● **DATA EXTRACTS**
+===+
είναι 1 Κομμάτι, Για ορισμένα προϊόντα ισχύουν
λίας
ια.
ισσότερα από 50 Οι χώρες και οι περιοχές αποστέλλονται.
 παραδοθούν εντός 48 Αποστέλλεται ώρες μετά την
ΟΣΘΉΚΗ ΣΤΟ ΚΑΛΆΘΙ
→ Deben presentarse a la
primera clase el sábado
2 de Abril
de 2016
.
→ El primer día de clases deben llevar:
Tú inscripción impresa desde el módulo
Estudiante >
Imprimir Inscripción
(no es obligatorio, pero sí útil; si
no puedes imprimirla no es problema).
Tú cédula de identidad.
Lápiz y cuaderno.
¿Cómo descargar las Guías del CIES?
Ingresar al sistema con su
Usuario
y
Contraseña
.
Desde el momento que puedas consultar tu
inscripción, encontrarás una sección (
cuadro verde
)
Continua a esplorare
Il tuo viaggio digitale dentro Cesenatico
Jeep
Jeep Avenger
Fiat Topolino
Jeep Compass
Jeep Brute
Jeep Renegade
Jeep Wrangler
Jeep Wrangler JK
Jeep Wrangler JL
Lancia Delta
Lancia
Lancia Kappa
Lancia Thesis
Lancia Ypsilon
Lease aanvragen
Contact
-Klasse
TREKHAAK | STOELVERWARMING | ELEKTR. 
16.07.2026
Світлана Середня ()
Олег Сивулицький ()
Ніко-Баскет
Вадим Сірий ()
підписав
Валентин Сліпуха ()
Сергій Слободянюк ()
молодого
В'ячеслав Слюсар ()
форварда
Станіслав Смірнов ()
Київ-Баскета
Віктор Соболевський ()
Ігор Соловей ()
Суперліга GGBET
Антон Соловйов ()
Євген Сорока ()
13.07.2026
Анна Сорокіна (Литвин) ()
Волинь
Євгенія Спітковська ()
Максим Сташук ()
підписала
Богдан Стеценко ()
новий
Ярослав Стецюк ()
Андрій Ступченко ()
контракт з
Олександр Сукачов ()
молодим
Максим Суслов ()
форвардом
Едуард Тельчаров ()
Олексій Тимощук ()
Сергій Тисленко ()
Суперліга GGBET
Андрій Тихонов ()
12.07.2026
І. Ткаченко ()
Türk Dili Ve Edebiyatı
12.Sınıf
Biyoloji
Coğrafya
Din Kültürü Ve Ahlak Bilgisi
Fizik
+===+
● **WHAT NEEDS TO BE DONE**
Reproduce every line of the material above verbatim, keeping the original order and line breaks.

● **EXERCISE SOLUTION**
είναι 1 Κομμάτι, Για ορισμένα προϊόντα ισχύουν
λίας
ια.
ισσότερα από 50 Οι χώρες και οι περιοχές αποστέλλονται.
 παραδοθούν εντός 48 Αποστέλλεται ώρες μετά την
ΟΣΘΉΚΗ ΣΤΟ ΚΑΛΆΘΙ
→ Deben presentarse a la
primera clase el sábado
2 de Abril
de 2016
.
→ El primer día de clases deben llevar:
Tú inscripción impresa desde el módulo
Estudiante >
Imprimir Inscripción
(no es obligatorio, pero sí útil; si
no puedes imprimirla no es problema).
Tú cédula de identidad.
Lápiz y cuaderno.
¿Cómo descargar las Guías del CIES?
Ingresar al sistema con su
Usuario
y
Contraseña
.
Desde el momento que puedas consultar tu
inscripción, encontrarás una sección (
cuadro verde
)
Continua a esplorare
Il tuo viaggio digitale dentro Cesenatico
Jeep
Jeep Avenger
Fiat Topolino
Jeep Compass
Jeep Brute
Jeep Renegade
Jeep Wrangler
Jeep Wrangler JK
Jeep Wrangler JL
Lancia Delta
Lancia
Lancia Kappa
Lancia Thesis
Lancia Ypsilon
Lease aanvragen
Contact
-Klasse
TREKHAAK | STOELVERWARMING | ELEKTR. 
16.07.2026
Світлана Середня ()
Олег Сивулицький ()
Ніко-Баскет
Вадим Сірий ()
підписав
Валентин Сліпуха ()
Сергій Слободянюк ()
молодого
В'ячеслав Слюсар ()
форварда
Станіслав Смірнов ()
Київ-Баскета
Віктор Соболевський ()
Ігор Соловей ()
Суперліга GGBET
Антон Соловйов ()
Євген Сорока ()
13.07.2026
Анна Сорокіна (Литвин) ()
Волинь
Євгенія Спітковська ()
Максим Сташук ()
підписала
Богдан Стеценко ()
новий
Ярослав Стецюк ()
Андрій Ступченко ()
контракт з
Олександр Сукачов ()
молодим
Максим Суслов ()
форвардом
Едуард Тельчаров ()
Олексій Тимощук ()
Сергій Тисленко ()
Суперліга GGBET
Андрій Тихонов ()
12.07.2026
І. Ткаченко ()
Türk Dili Ve Edebiyatı
12.Sınıf
Biyoloji
Coğrafya
Din Kültürü Ve Ahlak Bilgisi
Fizik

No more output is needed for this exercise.